DESCRIPTION OF THE TASK: Please restate the data that follows word for word, with the pictures left out.

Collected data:
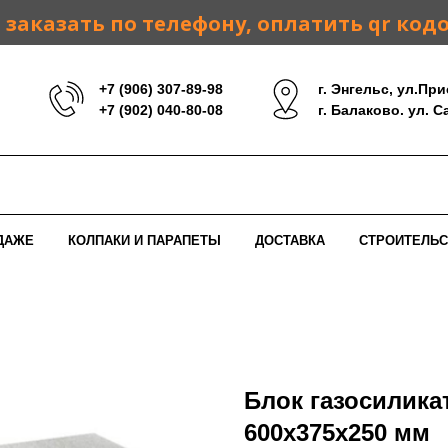
заказать по телефону, оплатить qr код
+7 (906) 307-89-98
г. Энгельс, ул.При
+7 (902) 040-80-08
г. Балаково. ул. 
ДАЖЕ
КОЛПАКИ И ПАРАПЕТЫ
ДОСТАВКА
СТРОИТЕЛЬС
Блок газосилик
600х375х250 мм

TASK ANSWER:
заказать по телефону, оплатить qr код
+7 (906) 307-89-98
г. Энгельс, ул.При
+7 (902) 040-80-08
г. Балаково. ул. 
ДАЖЕ
КОЛПАКИ И ПАРАПЕТЫ
ДОСТАВКА
СТРОИТЕЛЬС
Блок газосилик
600х375х250 мм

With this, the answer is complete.